Nitrogen inputs may improve soil biocrusts multifunctionality in dryland ecosystems

Soil biocrusts (communities of cyanobacteria, algae, mosses, lichens, and heterotrophs living at the soil surface) are fundamental components of dryland ecosystems worldwide. There is increasing concern over the potential for increasing nitrogen (N) inputs to affect biocrusts. This is of special concern in Mediterranean Basin drylands that face the threat of increased N inputs however, the effect on biocrusts remains poorly studied. We evaluated the potential effects of increased N inputs on biocrust structure and functioning in surrounding Mediterranean shrublands in the seventh year of a N-manipulation field experiment. We tracked the N-driven changes in biotope (changes in bare soil and in the non-legume and the legume occupation areas, and the percentage of radiation intercepted by plant canopies), evaluated biocrust functional traits (based on pigments) and measured biocrust functioning in terms of C and N cycling, soil fertility (macro and micronutrients) and biodiversity, and integrated these multiple soil functions simultaneously (i.e. soil multifunctionality) Biocrust pigment concentration was significantly influenced by both plant legacy and N input. Biocrust pigments revealed a clear functional shift from: i) biocrusts dominated by photosynthetically inactive cyanobacteria that fix N-2 and are mostly committed to photopmtection at the expense of N-containing pigments under low N inputs; into ii) biocrusts more evenly composed of prokaryotes and eukaryotes, which are more photosynthetically active, but less committed to photoprotection and N-2 fixation under exposure to increased N inputs.
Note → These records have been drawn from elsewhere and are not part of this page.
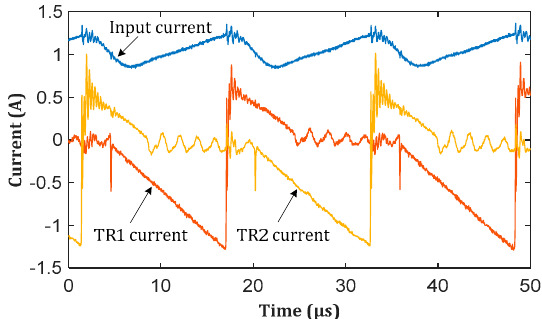
Figure 19. Experimental waveforms of two interleaved transformer currents forming continuous input current (P = 200 W). Energies 2019 , 12 , x FOR PEER REVIEW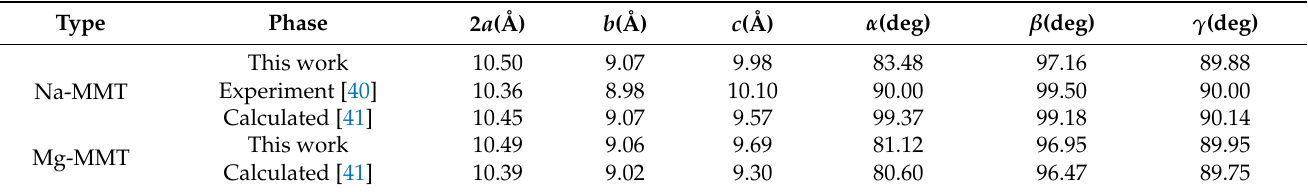
were listed in Table 2. According to the difference of the connected atoms, the oxygen atoms are divided into five kinds: O a is an oxygen atom connected to Al, Mg and H atom; O b is an oxygen atom connected to one H atom and two Al atoms; O c is an oxygen atom connected only to Si atom. O d is an O atom connected to Al, Mg and Si atom; O e is an O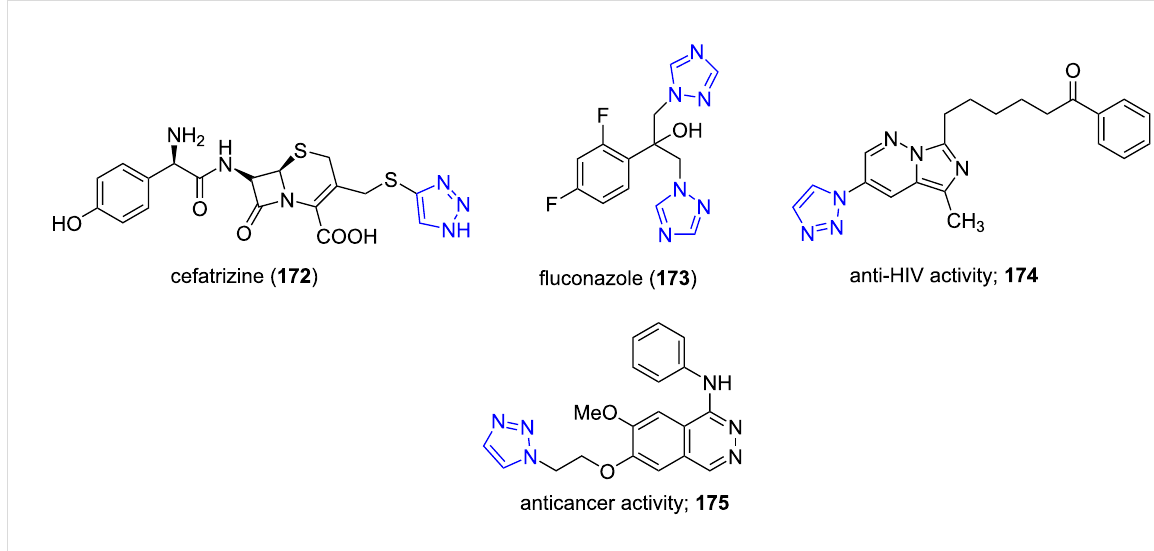
Figure 13: Triazoles-containing marketted drugs and pharmacologically active molecules.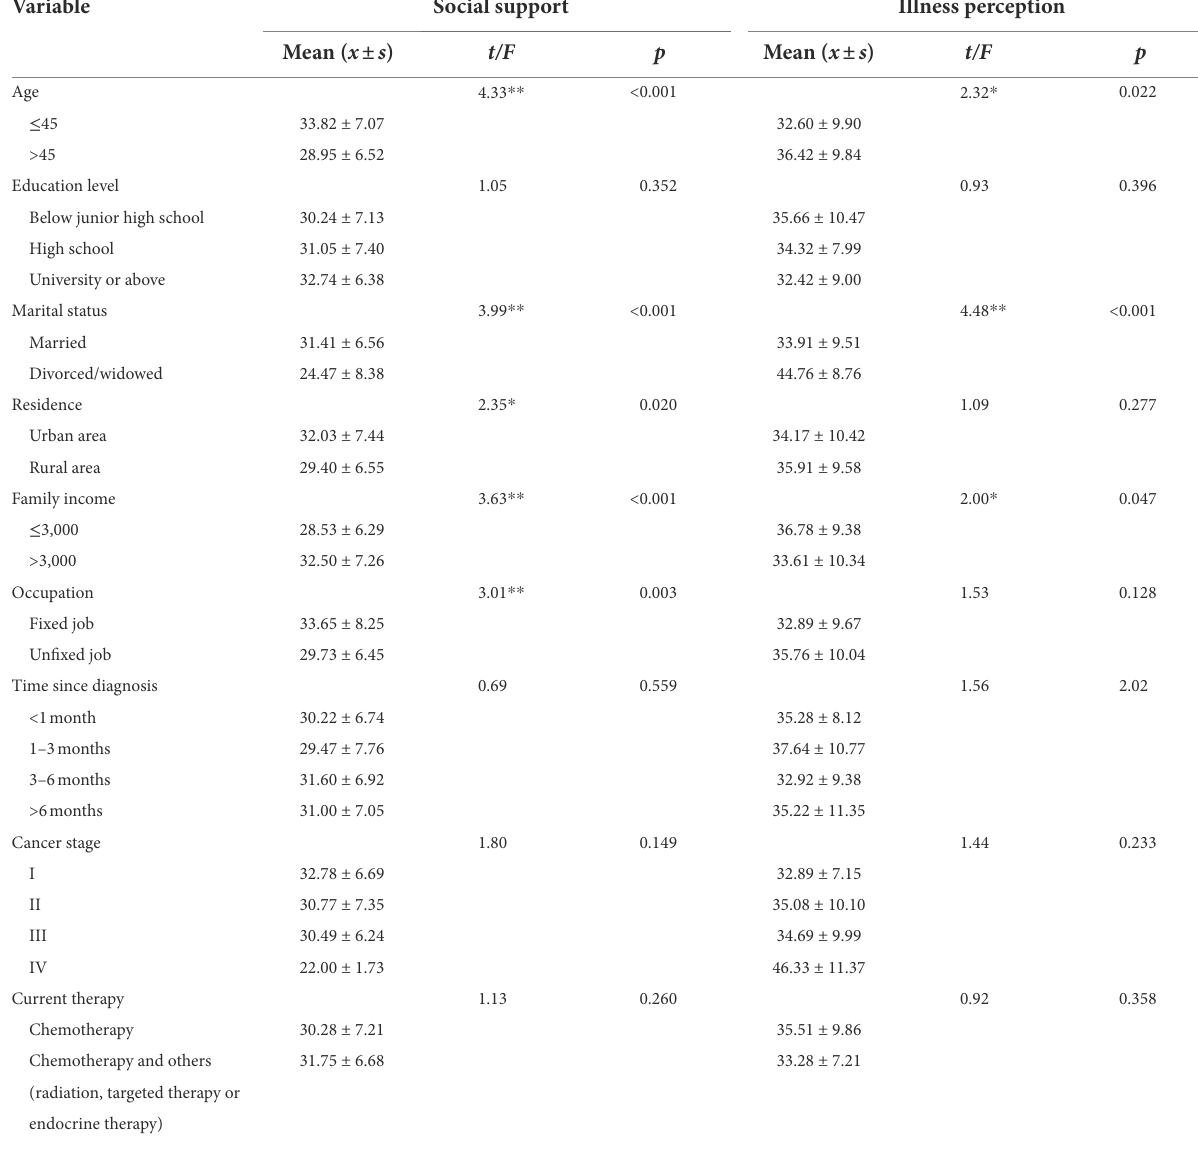
TABLE 2 The differences in social support and illness perception among different sample characteristics groups ( n = 157).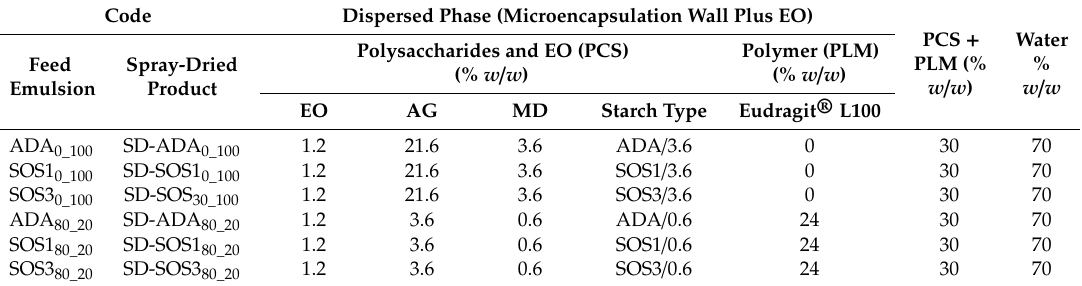
Table 1. Coding of feed emulsions and corresponding spray-dried essential oil (EO) products and composition of the dispersed phase of the feed emulsions. Code Dispersed Phase (Microencapsulation Wall Plus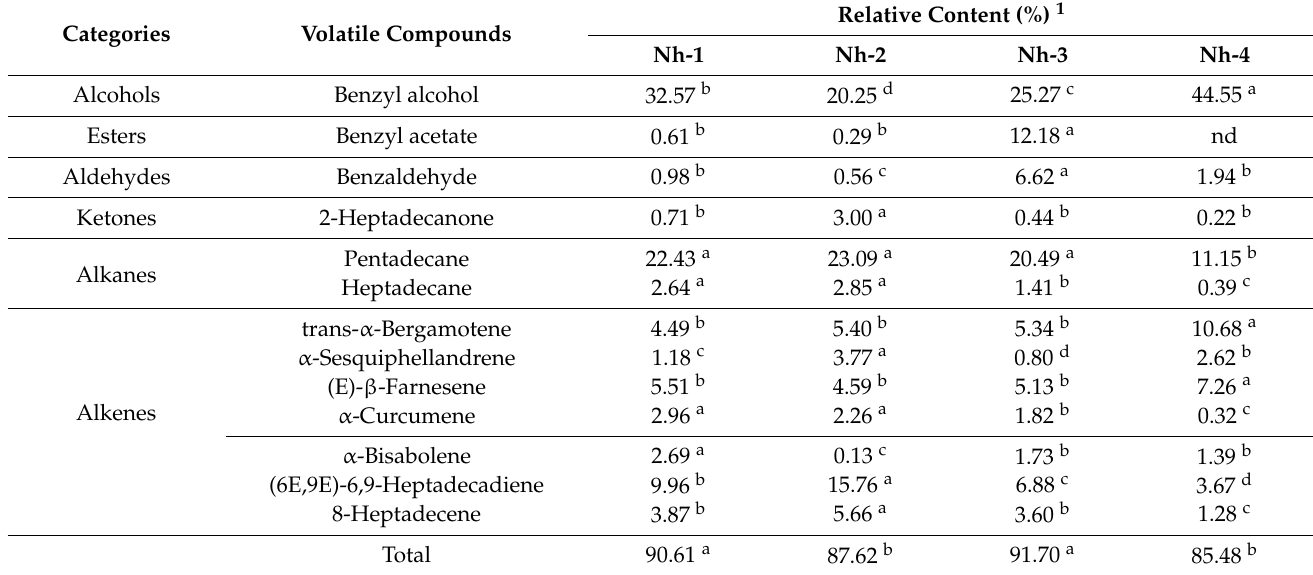
Table 2. Comparison of the main volatile compounds in N. hybrid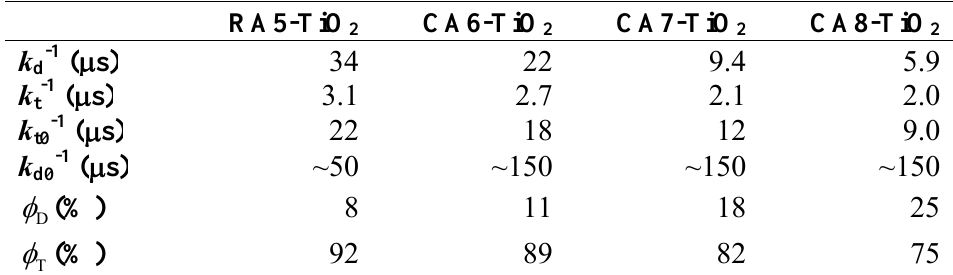
•+ − T complex to the D 0 1 •+ and T lifetimes ( k d0-1 and k t0-1 ). The 0 1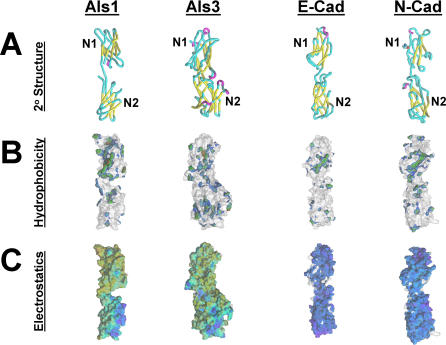
Comparison of the First Two N-Terminal Domains of Als1, Als3, E-Cadherin, and N-CadherinThe most distal (N1) and adjacent (N2) N-terminal domains of Als1, Als3, E-cadherin, and N-cadherin are shown. The predicted structures of the N-terminal regions of Als1 and Als3 were extracted from their larger models, and structures for E-cadherin and N-cadherin were obtained from the Protein Data Bank [62].(A) Comparative secondary structures. Yellow color indicates β-sheet propensity; red, α-helical propensity; aqua, extended or turn structures. Note that the Als1 model encompasses 187 amino acids (residues 3–190) in an equivalent 3-D space as that of Als3, which includes 279 amino acids (residues 20–299). Such a comparison illustrates the overall similarities in conformation among these polypeptide domains, with a more compact configuration of Als3.(B) Comparative hydrophobic surfaces. Surface hydrophobicity is illustrated in color upon the solvent-accessible surface areas of respective molecules. For clarity, only the hydrophobic surface is colored; the ghost structures (gray) represent the polar surface. In hydrophobic areas, brown indicates the most hydrophobic regions and blue indicates the least hydrophobic regions.(C) Comparative electrostatic surfaces. Negatively charged electrostatic surface is illustrated in color upon the solvent accessible surface areas of respective molecules. For clarity, only the negatively charged surface is colored; the ghost structures (gray) represent the small area on each molecule bearing a positive charge. In negatively charged areas blue indicates the strongest negative surface potential and yellow indicates the weakest negative charge potential.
The N-driven functional and structural changes in biocrusts resulted in trade-offs in biocrust functioning and processes (only N-2 fixation was affected) and an overall improvement in biocrust multifunctionality. By itself, biocrust pigment evenness accounted for similar to 50% of the observed variation in biocrust multifunctionality. The biocrust pigment functional approach we adopted to study the effects of increased N inputs from patchy developed anthropogenic landscapes provides novel and critical knowledge of biocrusts community and functioning, which may be used as a tool in biodiversity conservation strategies, ecosystem functions and ecological modelling.